Dam reoperation in an era of climate change

R. J. Watts A , B. D. Richter B , J. J. Opperman C and K. H. Bowmer D
+ Author Affiliations
- Author Affiliations

A Institute for Land, Water and Society, Charles Sturt University, Albury, NSW 2640, Australia.

B The Nature Conservancy, Crozet, Virginia, USA.

C The Nature Conservancy and the Center for Watershed Sciences, University of California, Davis, USA.

D Institute for Land, Water and Society, and School of Agricultural and Wine Sciences, Charles Sturt University, Locked Bag 588, Wagga Wagga, NSW 2678, Australia.

E Corresponding author. Email: rwatts@csu.edu.au

Marine and Freshwater Research 62(3) 321-327 https://doi.org/10.1071/MF10047
Submitted: 21 February 2010  Accepted: 10 October 2010   Published: 18 March 2011

Abstract

Climate change is predicted to affect the future supply and demand for water resources.
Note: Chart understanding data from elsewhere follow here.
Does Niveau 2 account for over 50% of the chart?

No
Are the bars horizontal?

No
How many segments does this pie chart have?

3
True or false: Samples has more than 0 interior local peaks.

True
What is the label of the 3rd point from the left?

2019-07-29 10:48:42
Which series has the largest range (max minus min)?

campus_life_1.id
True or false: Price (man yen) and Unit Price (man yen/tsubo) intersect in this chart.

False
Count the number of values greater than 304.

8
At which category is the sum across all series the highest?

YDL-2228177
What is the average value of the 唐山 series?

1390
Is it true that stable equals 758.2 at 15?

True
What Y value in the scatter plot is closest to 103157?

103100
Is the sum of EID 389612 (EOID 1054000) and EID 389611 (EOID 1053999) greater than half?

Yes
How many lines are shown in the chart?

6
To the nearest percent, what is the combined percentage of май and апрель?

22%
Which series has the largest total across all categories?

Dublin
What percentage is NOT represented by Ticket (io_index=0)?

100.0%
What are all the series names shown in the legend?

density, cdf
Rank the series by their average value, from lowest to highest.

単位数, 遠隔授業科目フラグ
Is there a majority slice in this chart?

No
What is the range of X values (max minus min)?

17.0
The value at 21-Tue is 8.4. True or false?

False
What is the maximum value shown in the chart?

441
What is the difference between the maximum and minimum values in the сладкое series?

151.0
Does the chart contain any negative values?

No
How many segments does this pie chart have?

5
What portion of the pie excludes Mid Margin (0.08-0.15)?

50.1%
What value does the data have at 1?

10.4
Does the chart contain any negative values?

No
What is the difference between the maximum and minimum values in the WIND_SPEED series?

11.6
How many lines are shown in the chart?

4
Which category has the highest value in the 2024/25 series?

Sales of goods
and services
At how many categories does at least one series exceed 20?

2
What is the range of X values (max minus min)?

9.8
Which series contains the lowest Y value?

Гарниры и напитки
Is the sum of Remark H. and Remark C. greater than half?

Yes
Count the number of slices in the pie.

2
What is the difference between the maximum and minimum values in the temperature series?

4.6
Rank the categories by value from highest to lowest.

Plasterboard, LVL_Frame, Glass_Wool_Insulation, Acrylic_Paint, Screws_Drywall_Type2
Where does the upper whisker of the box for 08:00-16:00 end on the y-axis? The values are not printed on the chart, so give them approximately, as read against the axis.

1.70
Current water-management practices may not adequately cope with the impacts of climate change on the reliability of water supply, flood risk, health, agriculture, energy generation and aquatic ecosystems. Water managers can adapt to climate variability by structural change, such as increasing the size or number of dams, building desalination plants and transferring water between catchments; however, a broader set of alternatives with multiple beneficial outcomes for society and the environment should be explored. We discuss how modifying dam operations, ‘dam reoperation’, can assist with adaptation to climate change and help restore ecosystems. The main operating purpose of a dam (e.g. flood management, hydropower or water supply) will influence dam reoperation strategies. Reoperation may require integration across sectors or involve multiple dams, enhancing benefits such as water supply or hydropower while simultaneously achieving ecosystem restoration. We provide examples of lessons learned during extreme scenarios (e.g. floods and droughts), where operational flexibility has been demonstrated. We contrast structural climate-change adaptation strategies (e.g. building new dams) and their resulting detrimental environmental outcomes with dam reoperation, which can maximise benefits for ecosystems and society.

Additional keywords: dams, environmental flows, flood control, flow restoration, flow variability, freshwater ecosystems, hydropower, water supply.